Collecting Art: Investing in the finer things in life


Photo credit: Malcolm Brown, Innocence. Watercolor. 30 x 37 1/2 inches. 1991.

The contemporary art world can be a difficult and expensive place to navigate on your own. Before you overpay for the next Picasso, keep these words of advice in mind.

Don’t do it alone

The contemporary art world is a rapidly growing place.  Having someone who is on your side to help you navigate it will save you from making some costly mistakes. An art advisor cannot only help you find new artists through their existing relationships with artists and gallery owners, they can ensure that the price you pay for their work is in keeping with current market value. “I like to give a client as much time as they will give me,” says Warren S. Winegar, the former Head of Client Services at Sotheby’s New York and art advisor to several prominent collectors. “We’ll go to MOMA or to The Met, so we can start to look at things. What an advisor is trying to do is understand what a person likes and help them articulate it. For example, a person may say they like impressionist painting. But what they may really like is something that is loosely painted or modern in feeling.  Or perhaps they like colorful works that are large in scale and have interesting texture. Once we’ve broken it down, we can start to look at available artists that fit that category.

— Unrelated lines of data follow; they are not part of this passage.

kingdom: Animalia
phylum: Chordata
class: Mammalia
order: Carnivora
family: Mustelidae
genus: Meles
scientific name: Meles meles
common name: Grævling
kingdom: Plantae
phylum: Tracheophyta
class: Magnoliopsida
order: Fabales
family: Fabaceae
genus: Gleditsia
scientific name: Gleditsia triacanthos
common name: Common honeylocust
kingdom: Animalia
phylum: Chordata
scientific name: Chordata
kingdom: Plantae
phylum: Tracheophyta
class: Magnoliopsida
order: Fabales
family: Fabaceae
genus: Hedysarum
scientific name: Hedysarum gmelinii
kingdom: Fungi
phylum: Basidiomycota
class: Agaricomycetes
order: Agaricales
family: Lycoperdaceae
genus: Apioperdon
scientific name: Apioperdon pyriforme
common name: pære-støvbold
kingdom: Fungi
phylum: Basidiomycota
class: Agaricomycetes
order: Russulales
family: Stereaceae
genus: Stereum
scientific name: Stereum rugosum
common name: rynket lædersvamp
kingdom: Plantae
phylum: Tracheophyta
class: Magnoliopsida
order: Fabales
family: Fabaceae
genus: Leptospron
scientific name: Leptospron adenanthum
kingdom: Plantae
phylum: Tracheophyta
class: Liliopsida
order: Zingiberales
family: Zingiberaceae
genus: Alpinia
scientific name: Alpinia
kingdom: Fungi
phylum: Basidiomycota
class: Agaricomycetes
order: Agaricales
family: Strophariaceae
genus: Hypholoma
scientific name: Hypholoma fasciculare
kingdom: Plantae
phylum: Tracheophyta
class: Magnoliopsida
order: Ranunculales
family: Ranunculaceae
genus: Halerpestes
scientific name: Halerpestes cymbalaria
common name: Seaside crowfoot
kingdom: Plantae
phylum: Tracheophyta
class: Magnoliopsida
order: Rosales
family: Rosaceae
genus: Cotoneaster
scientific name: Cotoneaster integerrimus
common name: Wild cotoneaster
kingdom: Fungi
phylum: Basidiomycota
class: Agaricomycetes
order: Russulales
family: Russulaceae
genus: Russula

Experience as much art as you can

The Internet has revolutionized the way we buy everything. Art is no exception. But nothing replaces going to art fairs and galleries and talking about what you’re seeing with other. “Art fairs will expose you to a lot of different art from galleries around the world,” says Judith Prowda, TITLE TK. “There will be so much art to see in a very short time frame. It’s also an opportunity to have a dialogue with people about the art. It’s important to go to galleries to speak to people about what you like. These relationships will help you immensely.”

Buy what you love.

“When you’re starting out, don’t think of art as an investment,” says Winegar. “It’s more important to buy something you love. You are going to have to live with it. “ Winegar also has sage advice on the long term relationship with a person and their art. “After a person’s ninth or tenth year of living with art, their tastes begin to change,” he says. “Once you’ve been collecting for that long, you have a better, deeper knowledge of the art space. You begin to want different things. You might begin to acquire better examples of an artist’s work and want to move away from lesser ones. All of that is part of collecting.”

Not everything is canvas and paint. There are burgeoning collecting worlds in prints, photography, video art, and many other genres. “Drawings are a great place to enter the art world,” says Prowda. “By their nature, drawings are one of a kind works. They usually have a significantly lower price point than paintings. And they are very intimate, original works of art.”

Quality is essential.

You should always look to buy the highest quality work of an artist that you can find. Of course artist quality can be subjective. But there are certain things an artist will create that will have unanimous opinions regarding the quality of the work. That should be your focus.

Keep it real

As with any industry where large sums of money change hands, fraud can be abundant. “You would be amazed at how little is provided at the point of sale for a work of art” says Prowda. “Often times, you will simply get a receipt. If you are buying a contemporary work directly from the artist, there is less concern about authenticity. But on the secondary market, if you are buying a work that is being resold, you should insist on as much documentation to assure yourself that what you’re buying is real.  Has it been included in a catalogue raisonné, the comprehensive listing of an artist’s work? Ask for a bibliography of any articles written about the piece. Get in touch with IFAR (The International Foundation for Art Research) to do a scholarly study of it.”
Prowda says that the statute of limitations for making a claim on purchasing an inauthentic work is only four years. (Auction houses will often provide five years.) “The last thing you think about when buying a work is selling it,” she says. “Sometimes a work may not be sold for generations. That’s why it’s critical to ensure the provenance of the work at the time you purchase it.”

Equally as important is to know whether the person selling the work has the right to sell it. “There are so many ways a deal can go wrong,” says Prowda. “Is there a good and clear title on the work? Is the work encumbered by a lien or pledged as collateral by the owner for a loan? Is it co-owned by other people, such as a divorced spouse? You can’t leave any detail in the purchase to chance.”

Take good care of it

“As an advisor, “ Winegar says, “I will help people display the work in their home in the best possible way. You have to keep it out of direct sunlight. If your fireplace is working, it’s a good idea not to hang a work above it.”

Most works of art are one of a kind. If it gets damaged or destroyed, there’s no replacing it. “If you live with original pieces,” Winegar says, “you learn a lot of different things about how it is made. How is it composed? What makes it cool? When you live with a painting, it becomes part of you and you are a custodian for as long as you own it. You are participating in art history, whether you realize it or not. When you buy something from a contemporary artist, you are part of that artist’s career development. Every work has its own history. By being it’s owner, you become a part of that story.”